We also follow her mother Joan (J. Smith-Cameron). a stage actress. whose latest role as the lead in a workplace farce called Controversy has finally positioned her for serious accolades, as well as the attention of a wealthy Colombian fan/suitor, Ramon (Jean Reno). And then there’s the matter of Lisa’s lovelife, complete with the Nice Guy (John Gallagher Jr.), the Creep (Culkin), and the Teacher (Damon).

And then there’s New York itself.

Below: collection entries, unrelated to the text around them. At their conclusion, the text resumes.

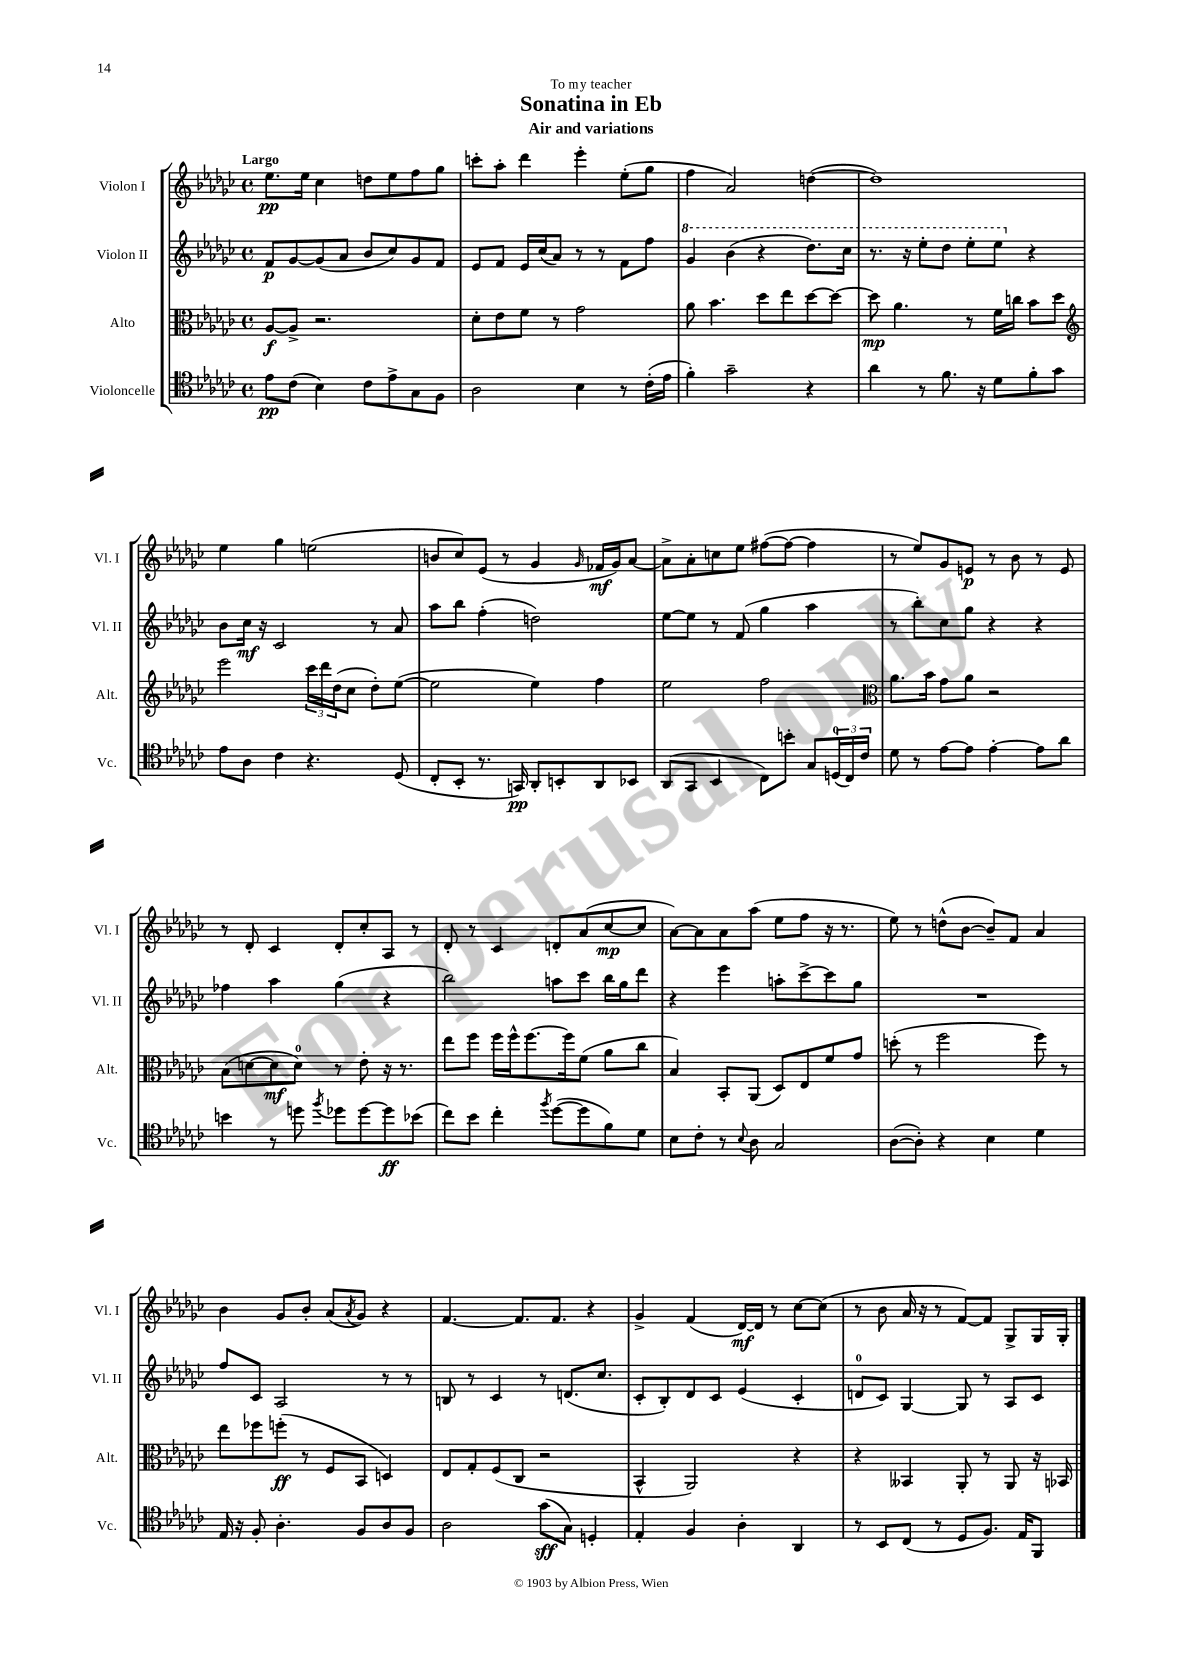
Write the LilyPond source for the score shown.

\header { title = "Sonatina in Eb" subtitle = "Air and variations" dedication = "To my teacher" }
<<
\new StaffGroup <<
\new Staff = "s0" \with { instrumentName = "Violon I" shortInstrumentName = "Vl. I" } {
    \clef treble \key ges \major \defaultTimeSignature \time 4/4 \tempo "Largo"
    ees''8.\pp ees''16 ces''4 d''8 ees''8 f''8 ges''8 |
    c'''8-. aes''8-. des'''4 ees'''4-. ees''8-.( ges''8 |
    f''4 aes'2) d''4~( |
    d''1) |
    ees''4 ges''4 e''2( |
    b'8 ces''8) ees'8( r8 ges'4 \grace { ges'16 } fes'16\mf ges'16) aes'8~ |
    aes'8-> aes'8-. c''8 ees''8 fis''8~( fis''8~ fis''4 |
    r8 ees''8) ges'8 e'8\p r8 bes'8 r8 e'8 |
    r8 des'8-. ces'4 des'8-. ces''8-. aes8 r8 |
    des'8-. r8 ces'4 d'8-. aes'8( ces''8~\mp ces''8 |
    aes'8~) aes'8 aes'8 aes''8( ees''8 f''8 r16 r8. |
    ees''8) r8 d''8-^( bes'8~ bes'8--) f'8 aes'4 |
    bes'4 ges'8 bes'8-. aes'8( \acciaccatura { aes'8 } ges'8) r4 |
    f'4.~ f'8. f'8. r4 |
    ges'4-> f'4( des'16~\mf) des'16 r8 ces''8~ ces''8( |
    r8 bes'8 aes'16 r16 r8 f'8~) f'8 ges8-> ges16 ges16-. \bar "|." |
}
\new Staff = "s1" \with { instrumentName = "Violon II" shortInstrumentName = "Vl. II" } {
    \clef treble \key ges \major \defaultTimeSignature \time 4/4
    f'8\p ges'8~ ges'8( aes'8 bes'8 ces''8) ges'8 f'8 |
    ees'8 f'8 ees'16 ces''16( aes'8) r8 r8 f'8 f''8 |
    \ottava #1 ges''4 bes''4( r4 des'''8.) ces'''16 |
    r8. r16 ees'''8-. des'''8 ees'''8-. ees'''8 \ottava #0 r4 |
    bes'8 ces''16\mf r16 ces'2 r8 aes'8 |
    aes''8 bes''8 f''4-.( d''2) |
    ees''8~ ees''8 r8 f'8( ges''4 aes''4 |
    r8 bes''8-.) ces''8 ges''8 r4 r4 |
    fes''4 aes''4 ges''4( r4 |
    bes''2) a''8 ces'''8 bes''16 ges''16 des'''8 |
    r4 ees'''4 a''8-. ces'''8~-> ces'''8 ges''8 |
    R1 |
    f''8 ces'8 aes2 r8 r8 |
    b8 r8 ces'4 r8 d'8.( ces''8. |
    ces'8-. bes8-.) des'8 ces'8 ees'4( ces'4-. |
    d'8-0 ces'8) ges4~ ges8 r8 aes8 ces'8 \bar "|." |
}
\new Staff = "s2" \with { instrumentName = "Alto" shortInstrumentName = "Alt." } {
    \clef alto \key ges \major \defaultTimeSignature \time 4/4
    aes8~\f aes8-> r2. |
    des'8-. ees'8 f'8 r8 ges'2 |
    aes'8 bes'4. des''8 ees''8 des''8~ des''8~ |
    des''8\mp aes'4. r8 f'16 c''16 bes'8 des''8 |
    \clef treble ees'''2 \tuplet 3/2 { ces'''16 des'''16 des''16( } ces''8 des''8-.) ees''8~( |
    ees''2 ees''4) f''4 |
    ees''2 f''2 |
    \clef alto aes'8. bes'16 ges'8 aes'8 r2 |
    bes8( d'8~ d'8\mf d'8-0) r8 ees'8-. r16 r8. |
    ees''8 f''8 f''16 f''16-^ f''8.~ f''16 f'8( aes'8 ces''8 |
    bes4) bes,8-. aes,8( des8) ees8 f'8 ges'8 |
    d''8-.( r8 f''2 f''8) r8 |
    ees''8 fes''8 f''8-.\ff( r8 f8 bes,8 d4) |
    ees8 ges8-. f8( ces8 r2 |
    bes,4-^ aes,2) r4 |
    r4 beses,4 aes,8-. r8 aes,8 r16 bes,16 \bar "|." |
}
\new Staff = "s3" \with { instrumentName = "Violoncelle" shortInstrumentName = "Vc." } {
    \clef tenor \key ges \major \defaultTimeSignature \time 4/4
    ees'8\pp ces'8( bes4) ces'8 ees'8-> ges8 f8 |
    aes2 bes4 r8 ces'16-.( ees'16 |
    f'4-.) ges'2-- r4 |
    aes'4 r8 f'8. r16 des'8 f'8-. ges'8 |
    ees'8 aes8 ces'4 r4. des8( |
    ces8-. bes,8-. r8. g,16\pp) aes,8-. b,8-. aes,8 bes,8 |
    aes,8( ges,8 bes,4 ces8) b'8-. ges8 \tuplet 3/2 { d16-0( ces16) ces'16 } |
    des'8 r8 ees'8~ ees'8 ees'4~-. ees'8 aes'8 |
    b'4 r8 d''8 \acciaccatura { f''8 } des''8 des''8~ des''8\ff bes'8( |
    ces''8) bes'8 ces''4-. \acciaccatura { f''8 } des''8~( des''8 f'8) des'8 |
    bes8 ces'8-. r8 \appoggiatura { bes8 } aes8 ges2 |
    aes8~( aes8-.) r4 bes4 des'4 |
    ees16 r16 f8-. aes4.-. f8 aes8 f8 |
    aes2 ges'8\sff( ges8) d4-. |
    ees4-. f4 aes4-. aes,4 |
    r8 bes,8 ces8( r8 des8 f8.) ees16 f,8 \bar "|." |
}
>>
>>
\layout { \context { \Score \remove "Bar_number_engraver" } }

Margaret is less democratic than Iñárritu’s films in terms of its division of attention – this is firmly Paquin’s and, to a lesser extent, Smith-Cameron’s film – but Lonergan frequently takes time between (and sometimes during) important story beats for his camera and/or his sound mix to drift and absorb nearby conversations, movements, events. Planes fly overhead, and we follow their trajectories. Multiple dialogues can be perceived in the midst of a crowded cafe. Joan claims to admire the view from Ramon’s balcony, at which point Lonergan’s camera follows suit, panning slowly along the skyline. This is a “network narrative” in the manner we experience in our own lives, not as some screenwriter’s contrived delusion of how lives intersect and collide.

Margaret is impossible to synopsize because it’s about so much. It’s a portrait of post-9/11 New York, sure. And it’s a study of guilt and complicity, certainly. But it’s also an examination of adolescence as a whole, the process by which we grow into ourselves, which as presented in the film is mostly made up of being wrong – usually by definition. Lisa is constantly misusing words, for instance, claiming that pre-emptively shouting down another classmate isn’t “censorship” because “this class is not the government.” Later, she accuses Emily of being “strident,” without seeming to know what it means. In another scene, one of Lisa’s classmates stubbornly insists on misreading Shakespeare. Lisa is righteously indignant for much of the film, and she’s so frequently erroneous that it makes the few occasions where her misgivings are legitimate all the more affecting.

It’s also about art – its consumption, its creation, its transformative power, its place in a seemingly chaotic universe. Ramon falls in love with Joan almost purely through watching her perform, not knowing that ultimately they share almost no real-life characteristics. The scene in which Broderick reads the Gerard Manley Hopkins poem (quoted above) would seem to spell out the film’s themes, but it’s not nearly so simple. The Margaret of the poem could be interpreted as Lisa, the child who grows older and sees sights colder, but it could just as easily be describing Joan, Emily, or Monica. At the film’s end, Lisa and Joan finally go to the opera together – a form that Lisa previously derided – and share a tearful reconciliation while the performers sing of love. The fact that this is the opening of Act 3 of The Tales of Hoffmann, which concerns the title figure being taken in by a courtesan whose love is a ruse, doesn’t lessen the song’s effect on Lisa and Margaret; there’s something pure in their philistinism. (If they knew a little more about the work, though, they might come to realize that Margaret has a little in common with Stella, the multifaceted bane of Hoffmann’s existence.)

The extended cut of Margaret might not be the Platonic ideal of the film according to Lonergan, but it seems clear now that no single cut will ever completely satisfy him. What matters is that this one feels like a fuller, richer movie. What used to feel like tangents now feel better-integrated into the whole. The more extensive deployment of the “drifting” sound and vision across and over the city helps to reinforce the massive scope. The new cut makes one feel like somewhere there’s a neverending cut of the movie that wilfully generates new avenues to explore and new viewpoints to consider, expanding ever outward. 178 minutes will have to do for now.